*TEXTE SOURCE*:

Étude nationale sur les adultes non représentés accusés devant les cours criminelles provinciales (Partie 2 : rapports des études sur le terrain)

Chapitre 3 : Halifax, Nouvelle-Écosse (suite)

3.3 Fréquence des comparutions sans représentation par avocat

3.3.1 L'autoreprésentation tout au long du processus judiciaire

Étant donné la perception générale voulant que le fait de ne pas être représenté par un avocat ait d'importantes conséquences pour un accusé, il est important de savoir à quelle fréquence un accusé comparait sans représentation aux différentes étapes du processus judiciaire.

Le dossier des causes réglées ne permet pas de dépeindre de manière simple la représentation tout au long d'un processus judiciaire.  Le mode de représentation d'un accusé changera souvent d'une comparution à une autre. Ainsi, par exemple, un accusé peut être représenté par un avocat de service lors de l'enquête sur le cautionnement, mais s'autoreprésenter par la suite.

Résultats du travail d'observation du mode de représentation à toutes les comparutions :

Les observations en cour ont permis l'analyse de 223 comparutions à la salle d'audience numéro 1 où toutes les affaires, sauf des procès, sont entendues (pendant le période de collecte des données). Dans 12 pour cent des comparutions, les accusés ne se sont  pas « présentés » et, dans 5 pour cent des causes, il était impossible de discerner le mode de représentation. Les autres causes s'analysent comme suit :

3.3.2 L'autoreprésentation par catégorie d'infraction

La plupart des personnes interrogées ont proposé que, à cause des critères d'application (possibilité d'emprisonnement), les accusations criminelles auxquelles  les accusés qui n'étaient pas représentées devaient faire face étaient les contraventions et les infractions mineures contre les biens (vol à l'étalage, fraude, infractions mineures au service, etc.), les voies de fait simples, la violence familiale, le refus de passer le test de l'ivressomètre et la conduite avec facultés affaiblies.

Le tableau H-3 a été réalisé à partir de l'échantillon des causes réglées afin de présenter une estimation de la proportion des accusés non représentés en fonction de la catégorie d'infraction à laquelle l'accusation la plus grave correspond.

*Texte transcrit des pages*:

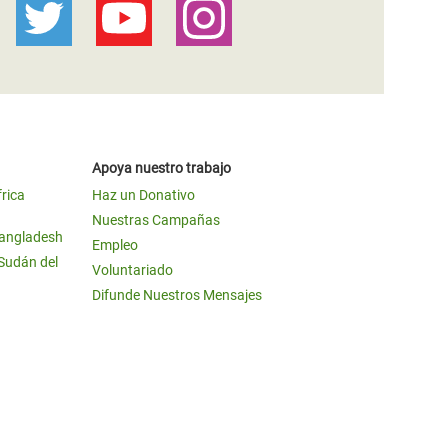
Apoya nuestro trabajo
frica
Haz un Donativo
Nuestras Campañas
Bangladesh
Empleo
 Sudán del
Voluntariado
Difunde Nuestros Mensajes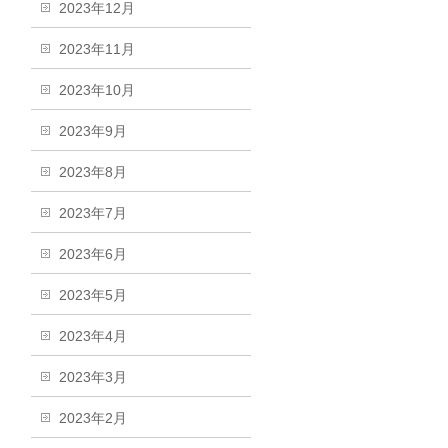
2023年12月
2023年11月
2023年10月
2023年9月
2023年8月
2023年7月
2023年6月
2023年5月
2023年4月
2023年3月
2023年2月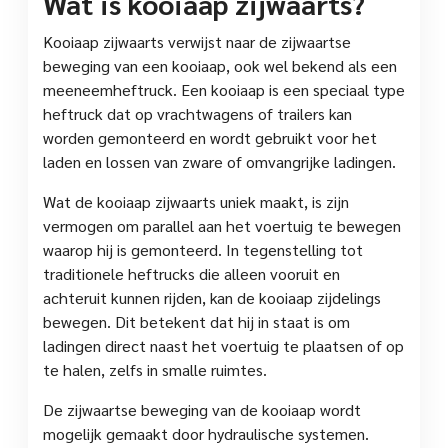
Wat is kooiaap zijwaarts?
Kooiaap zijwaarts verwijst naar de zijwaartse
beweging van een kooiaap, ook wel bekend als een
meeneemheftruck. Een kooiaap is een speciaal type
heftruck dat op vrachtwagens of trailers kan
worden gemonteerd en wordt gebruikt voor het
laden en lossen van zware of omvangrijke ladingen.
Wat de kooiaap zijwaarts uniek maakt, is zijn
vermogen om parallel aan het voertuig te bewegen
waarop hij is gemonteerd. In tegenstelling tot
traditionele heftrucks die alleen vooruit en
achteruit kunnen rijden, kan de kooiaap zijdelings
bewegen. Dit betekent dat hij in staat is om
ladingen direct naast het voertuig te plaatsen of op
te halen, zelfs in smalle ruimtes.
De zijwaartse beweging van de kooiaap wordt
mogelijk gemaakt door hydraulische systemen.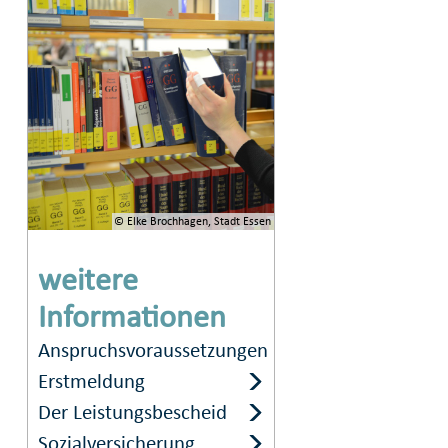
© Elke Brochhagen, Stadt Essen
weitere
Informationen
Anspruchsvoraussetzungen
Erstmeldung
Der Leistungsbescheid
Sozialversicherung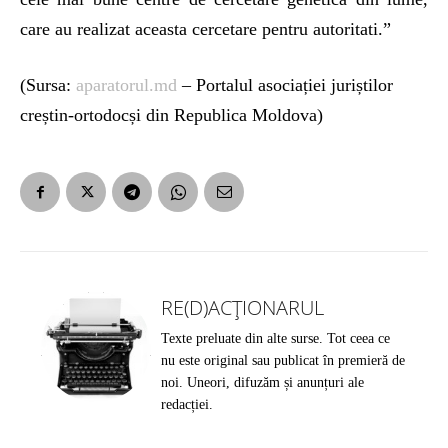
care au realizat aceasta cercetare pentru autoritati.”
(Sursa:
aparatorul.md
– Portalul asociației juriștilor
creștin-ortodocși din Republica Moldova)
RE(D)ACȚIONARUL
Texte preluate din alte surse. Tot ceea ce
nu este original sau publicat în premieră de
noi. Uneori, difuzăm și anunțuri ale
redacției.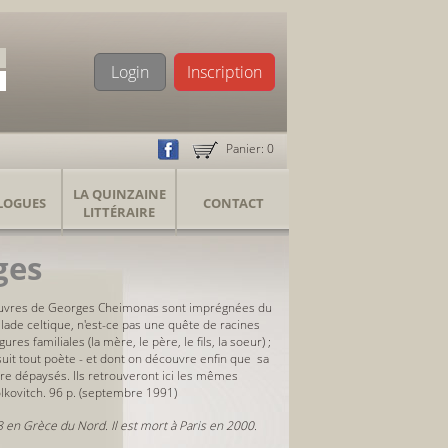
Login
Inscription
Panier:
0
LA QUINZAINE
LOGUES
CONTACT
LITTÉRAIRE
ges
euvres de Georges Cheimonas sont imprégnées du
llade celtique, n'est-ce pas une quête de racines
es familiales (la mère, le père, le fils, la soeur) ;
suit tout poète - et dont on découvre enfin que sa
re dépaysés. Ils retrouveront ici les mêmes
olkovitch. 96 p. (septembre 1991)
 en Grèce du Nord. Il est mort à Paris en 2000.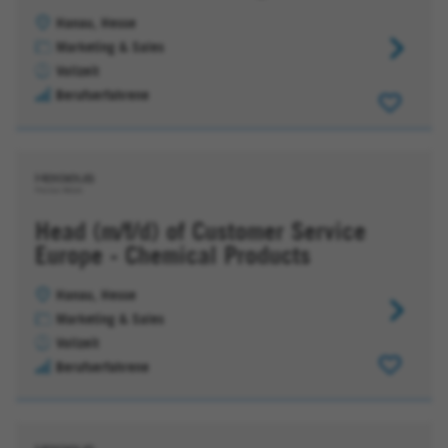
Hanau, Hesse
Marketing & Sales
Technical
Vollzeit
Sales
Berufserfahrene
Manager
(m/f/d)
Head (m/f/d) of Customer Service
Europe - Chemical Products
Hanau, Hesse
Head
Marketing & Sales
(m/f/d)
Vollzeit
of
Berufserfahrene
Customer
Service
Europe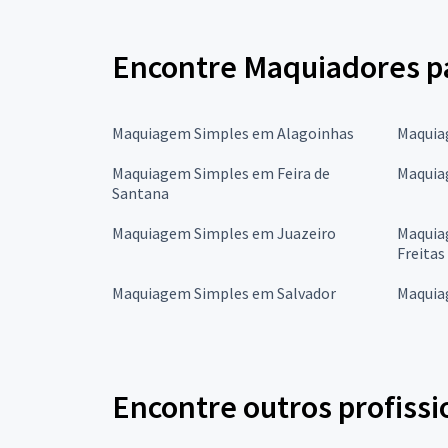
Encontre Maquiadores pa
Maquiagem Simples em Alagoinhas
Maquia
Maquiagem Simples em Feira de
Maquia
Santana
Maquiagem Simples em Juazeiro
Maquia
Freitas
Maquiagem Simples em Salvador
Maquia
Encontre outros profissi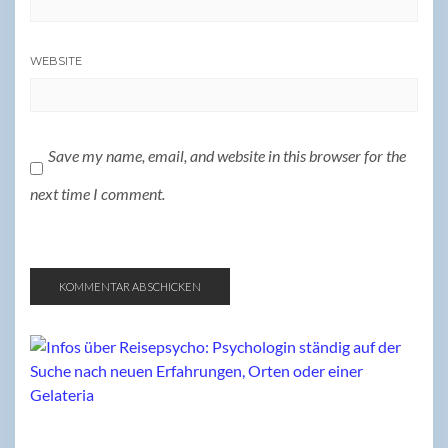
WEBSITE
Save my name, email, and website in this browser for the
next time I comment.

*À FAIRE*:
**1)** Répondez aux questions suivantes d'après l'extrait sur les accusés non représentés.
(a) Combien de comparutions les observations en cour ont-elles permis d'analyser ?
(b) Dans quelle proportion des comparutions les accusés ne se sont-ils pas présentés ?
(c) À partir de quel échantillon le tableau H-3 a-t-il été réalisé ?
**2)** Recopiez fidèlement la partie de l'extrait sur les accusés non représentés qui s'ouvre sur les mots contenant « 3.3.2 L'autoreprésentation par » et se clôt sur « plus grave correspond. ».
Les lignes n'ont aucun lien avec l'extrait.

*RÉPONSES PAR TÂCHE*:
**1)**
(a) 223 comparutions, à la salle d'audience numéro 1.
(b) Dans 12 pour cent des comparutions.
(c) À partir de l'échantillon des causes réglées.

**2)**
3.3.2 L'autoreprésentation par catégorie d'infraction

La plupart des personnes interrogées ont proposé que, à cause des critères d'application (possibilité d'emprisonnement), les accusations criminelles auxquelles  les accusés qui n'étaient pas représentées devaient faire face étaient les contraventions et les infractions mineures contre les biens (vol à l'étalage, fraude, infractions mineures au service, etc.), les voies de fait simples, la violence familiale, le refus de passer le test de l'ivressomètre et la conduite avec facultés affaiblies.

Le tableau H-3 a été réalisé à partir de l'échantillon des causes réglées afin de présenter une estimation de la proportion des accusés non représentés en fonction de la catégorie d'infraction à laquelle l'accusation la plus grave correspond.